Characterized by high blood pressure in the blood vessels that supply the lungs, PH is a leading cause of morbidity and mortality in SSc.
It remains unclear, however, whether electrical cardiac axis deviations indicate a poorer prognosis among patients with PH.
Researchers with Boston University School of Medicine reviewed ECGs from the Scleroderma Center of Research Translation database, looking at how cardiac axis deviations associated with mortality from a patient’s time of diagnosis, as well as other measures of cardiopulmonary health.
After excluding heart and/or lung transplant patients, they identified 169 SSc-PH patients with records of ECG readings and right heart catheterization, a standard means of assessing how well the heart is pumping.
“This present study is the largest cohort [group] to date investigating cardiac conduction system abnormalities, specifically cardiac axis deviation in patients with SSc-PH,” the investigators wrote.
RAD was evident in 28.4% of these people and LAD in 30.8%, while nine patients showed both LAD and RAD at different time points.

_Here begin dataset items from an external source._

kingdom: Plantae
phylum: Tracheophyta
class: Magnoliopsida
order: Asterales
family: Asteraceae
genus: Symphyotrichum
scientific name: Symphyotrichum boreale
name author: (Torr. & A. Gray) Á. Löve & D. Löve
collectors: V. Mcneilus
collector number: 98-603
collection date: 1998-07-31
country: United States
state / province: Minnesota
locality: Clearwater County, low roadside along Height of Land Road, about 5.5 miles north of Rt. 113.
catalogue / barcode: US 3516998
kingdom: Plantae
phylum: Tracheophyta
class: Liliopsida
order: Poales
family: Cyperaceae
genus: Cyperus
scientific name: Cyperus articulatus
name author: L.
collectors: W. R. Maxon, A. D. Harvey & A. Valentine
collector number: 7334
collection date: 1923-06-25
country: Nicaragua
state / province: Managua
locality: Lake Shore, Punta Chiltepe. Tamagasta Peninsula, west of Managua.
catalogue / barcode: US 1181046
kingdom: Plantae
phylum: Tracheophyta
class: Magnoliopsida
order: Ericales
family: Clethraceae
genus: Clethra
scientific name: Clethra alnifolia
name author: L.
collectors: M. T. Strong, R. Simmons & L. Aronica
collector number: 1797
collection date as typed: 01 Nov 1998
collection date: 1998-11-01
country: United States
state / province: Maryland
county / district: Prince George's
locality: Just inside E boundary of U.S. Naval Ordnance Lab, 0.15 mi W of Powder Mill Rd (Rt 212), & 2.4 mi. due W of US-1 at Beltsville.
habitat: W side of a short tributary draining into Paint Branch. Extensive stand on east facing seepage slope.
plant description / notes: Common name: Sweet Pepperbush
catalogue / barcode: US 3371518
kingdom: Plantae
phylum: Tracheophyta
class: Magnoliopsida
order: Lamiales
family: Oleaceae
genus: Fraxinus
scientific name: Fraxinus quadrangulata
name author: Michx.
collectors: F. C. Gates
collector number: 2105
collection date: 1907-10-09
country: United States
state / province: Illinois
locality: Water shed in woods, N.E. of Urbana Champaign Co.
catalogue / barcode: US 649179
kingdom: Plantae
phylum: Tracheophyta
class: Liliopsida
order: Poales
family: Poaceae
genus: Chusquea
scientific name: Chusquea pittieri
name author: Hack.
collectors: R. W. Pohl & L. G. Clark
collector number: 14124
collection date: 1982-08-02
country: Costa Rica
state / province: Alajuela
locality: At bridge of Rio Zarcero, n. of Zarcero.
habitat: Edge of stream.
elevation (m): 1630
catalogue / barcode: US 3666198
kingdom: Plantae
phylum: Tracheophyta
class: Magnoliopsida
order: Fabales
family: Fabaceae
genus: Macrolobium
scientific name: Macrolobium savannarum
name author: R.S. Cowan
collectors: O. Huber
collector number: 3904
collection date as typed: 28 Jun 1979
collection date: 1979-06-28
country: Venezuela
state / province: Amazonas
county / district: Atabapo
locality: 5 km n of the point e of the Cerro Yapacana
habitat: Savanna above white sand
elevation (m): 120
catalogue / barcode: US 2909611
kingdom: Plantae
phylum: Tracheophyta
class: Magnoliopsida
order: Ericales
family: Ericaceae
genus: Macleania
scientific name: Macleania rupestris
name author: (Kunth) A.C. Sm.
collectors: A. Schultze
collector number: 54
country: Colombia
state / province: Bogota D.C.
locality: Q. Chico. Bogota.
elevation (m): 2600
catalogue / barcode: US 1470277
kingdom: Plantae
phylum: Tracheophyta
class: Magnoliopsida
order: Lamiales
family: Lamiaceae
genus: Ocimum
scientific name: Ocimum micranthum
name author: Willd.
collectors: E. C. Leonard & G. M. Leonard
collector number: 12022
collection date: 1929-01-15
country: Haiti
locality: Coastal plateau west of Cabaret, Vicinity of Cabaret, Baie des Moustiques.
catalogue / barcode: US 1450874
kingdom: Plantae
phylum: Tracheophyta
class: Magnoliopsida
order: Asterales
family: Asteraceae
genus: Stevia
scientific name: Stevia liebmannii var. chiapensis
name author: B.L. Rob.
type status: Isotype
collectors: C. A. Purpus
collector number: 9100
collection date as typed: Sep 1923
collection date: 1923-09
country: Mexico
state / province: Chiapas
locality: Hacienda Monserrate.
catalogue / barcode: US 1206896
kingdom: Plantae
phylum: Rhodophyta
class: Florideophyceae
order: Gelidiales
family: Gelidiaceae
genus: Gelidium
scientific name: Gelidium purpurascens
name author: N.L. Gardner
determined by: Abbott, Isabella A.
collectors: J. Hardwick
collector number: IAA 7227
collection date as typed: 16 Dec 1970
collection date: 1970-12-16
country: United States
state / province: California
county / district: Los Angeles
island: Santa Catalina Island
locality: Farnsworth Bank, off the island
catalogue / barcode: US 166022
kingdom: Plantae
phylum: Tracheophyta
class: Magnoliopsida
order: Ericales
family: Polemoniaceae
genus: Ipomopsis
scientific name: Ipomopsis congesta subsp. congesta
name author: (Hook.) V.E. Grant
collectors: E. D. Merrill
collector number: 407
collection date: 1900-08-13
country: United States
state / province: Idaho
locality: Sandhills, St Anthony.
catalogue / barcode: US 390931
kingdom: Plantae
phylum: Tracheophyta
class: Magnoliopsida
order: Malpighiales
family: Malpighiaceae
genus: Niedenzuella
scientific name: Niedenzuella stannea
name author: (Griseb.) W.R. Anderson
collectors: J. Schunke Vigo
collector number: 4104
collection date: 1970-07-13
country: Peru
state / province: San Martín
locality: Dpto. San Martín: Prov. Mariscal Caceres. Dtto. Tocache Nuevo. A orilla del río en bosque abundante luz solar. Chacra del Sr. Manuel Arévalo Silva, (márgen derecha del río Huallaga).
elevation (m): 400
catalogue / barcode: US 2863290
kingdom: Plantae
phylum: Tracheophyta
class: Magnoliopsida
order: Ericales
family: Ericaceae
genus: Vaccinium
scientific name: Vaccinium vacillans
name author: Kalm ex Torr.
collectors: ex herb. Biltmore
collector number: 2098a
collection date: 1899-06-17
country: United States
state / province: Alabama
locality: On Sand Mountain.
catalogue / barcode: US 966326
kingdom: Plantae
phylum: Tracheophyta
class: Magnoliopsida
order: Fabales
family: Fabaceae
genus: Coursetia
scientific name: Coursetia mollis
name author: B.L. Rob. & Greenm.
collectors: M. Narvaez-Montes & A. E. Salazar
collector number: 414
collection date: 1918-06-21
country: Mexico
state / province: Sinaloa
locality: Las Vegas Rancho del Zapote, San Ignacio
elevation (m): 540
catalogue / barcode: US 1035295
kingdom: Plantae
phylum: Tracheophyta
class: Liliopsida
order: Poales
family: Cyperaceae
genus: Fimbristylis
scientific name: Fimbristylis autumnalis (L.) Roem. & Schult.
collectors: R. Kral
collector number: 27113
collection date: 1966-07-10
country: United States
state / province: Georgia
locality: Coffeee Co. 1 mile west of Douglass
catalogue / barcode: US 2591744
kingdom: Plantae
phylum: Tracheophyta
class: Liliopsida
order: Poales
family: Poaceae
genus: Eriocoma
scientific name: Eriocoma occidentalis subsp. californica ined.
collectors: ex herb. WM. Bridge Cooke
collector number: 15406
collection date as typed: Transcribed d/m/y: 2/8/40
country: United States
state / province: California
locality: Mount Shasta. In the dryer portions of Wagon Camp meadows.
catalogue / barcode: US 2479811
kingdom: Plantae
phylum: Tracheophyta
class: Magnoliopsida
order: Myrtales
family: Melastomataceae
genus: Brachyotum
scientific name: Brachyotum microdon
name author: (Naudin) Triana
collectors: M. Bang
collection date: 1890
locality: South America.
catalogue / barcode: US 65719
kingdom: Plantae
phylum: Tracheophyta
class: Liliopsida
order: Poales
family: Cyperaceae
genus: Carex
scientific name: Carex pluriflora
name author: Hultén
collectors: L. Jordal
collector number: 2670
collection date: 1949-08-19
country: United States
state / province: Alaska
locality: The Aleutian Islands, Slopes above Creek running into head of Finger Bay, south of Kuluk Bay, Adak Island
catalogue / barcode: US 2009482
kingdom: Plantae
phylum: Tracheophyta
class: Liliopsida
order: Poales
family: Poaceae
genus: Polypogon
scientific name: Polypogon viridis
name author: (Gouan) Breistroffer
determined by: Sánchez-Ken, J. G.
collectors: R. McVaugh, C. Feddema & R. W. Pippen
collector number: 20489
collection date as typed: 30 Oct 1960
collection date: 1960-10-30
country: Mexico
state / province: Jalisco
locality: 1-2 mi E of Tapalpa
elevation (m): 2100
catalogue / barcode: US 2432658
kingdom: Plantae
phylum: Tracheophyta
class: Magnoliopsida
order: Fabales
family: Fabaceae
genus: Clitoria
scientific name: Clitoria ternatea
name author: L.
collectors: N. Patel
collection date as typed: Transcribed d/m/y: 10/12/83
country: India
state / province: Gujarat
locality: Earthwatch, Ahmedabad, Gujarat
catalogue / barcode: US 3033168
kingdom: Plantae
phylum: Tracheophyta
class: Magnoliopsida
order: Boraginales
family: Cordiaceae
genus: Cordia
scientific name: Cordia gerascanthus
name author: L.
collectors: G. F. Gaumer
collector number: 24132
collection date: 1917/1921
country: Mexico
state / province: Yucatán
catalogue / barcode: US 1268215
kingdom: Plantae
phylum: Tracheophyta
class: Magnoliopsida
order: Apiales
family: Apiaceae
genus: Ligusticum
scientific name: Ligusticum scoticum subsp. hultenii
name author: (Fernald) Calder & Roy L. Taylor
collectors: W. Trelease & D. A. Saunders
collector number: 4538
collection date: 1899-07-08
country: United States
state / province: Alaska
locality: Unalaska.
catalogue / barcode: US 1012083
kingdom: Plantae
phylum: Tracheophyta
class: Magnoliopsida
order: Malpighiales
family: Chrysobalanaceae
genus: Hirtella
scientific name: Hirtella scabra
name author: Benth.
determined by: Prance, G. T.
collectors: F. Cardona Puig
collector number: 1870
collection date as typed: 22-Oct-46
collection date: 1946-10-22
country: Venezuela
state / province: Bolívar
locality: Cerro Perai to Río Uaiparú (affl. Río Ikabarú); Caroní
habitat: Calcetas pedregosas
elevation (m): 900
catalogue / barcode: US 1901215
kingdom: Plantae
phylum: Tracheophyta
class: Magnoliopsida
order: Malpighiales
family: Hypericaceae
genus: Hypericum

“We found that cardiac axis deviation is common in SSc-PH,” the researchers wrote.
Those with RAD had a greater frequency of diffuse cutaneous scleroderma, lower positive rate of autoantibodies (self-targeted antibodies that are a hallmark of scleroderma), and a lower degree of skin disease compared to patients with LAD and those with no evidence of right or left axis deviation.
RAD also associated with a higher use of pulmonary arterial hypertension (PAH)-specific therapies, specifically with a class of medications called prostacyclin analogs, compared with people in the other two group.
A greater risk of death was evident in people with either right or left axis deviation.
RAD, in particular, correlated with a nearly 10 times greater risk of mortality one year after PH diagnosis. While the occurrence of RAD more than a year following diagnosis also associated with a higher mortality risk, it was no longer statistically significant.
LAD also associated with a greater mortality risk, although generally less so than RAD.
Individuals exhibiting RAD also showed signs of right-sided cardiac disease, and more severe PH. LAD patients, while not associated with more severe PH, tended to show signs of left-sided cardiac disease, including left ventricle diastolic dysfunction (impaired contraction) and systolic dysfunction (impaired relaxation), as well as left ventricle dilation, a known complication of SSc.
“Taken together,” the researchers wrote, “these findings underline the importance of ECG in risk stratifying patients with SSc-PH. Given that it is widely available, inexpensive, and non-invasive, ECGs are a very feasible tool to help guide clinical care and decision-making in the care of these patients.”
Further work is planned “to determine whether cardiac axis deviation can predict PH among patients with SSc,” they added.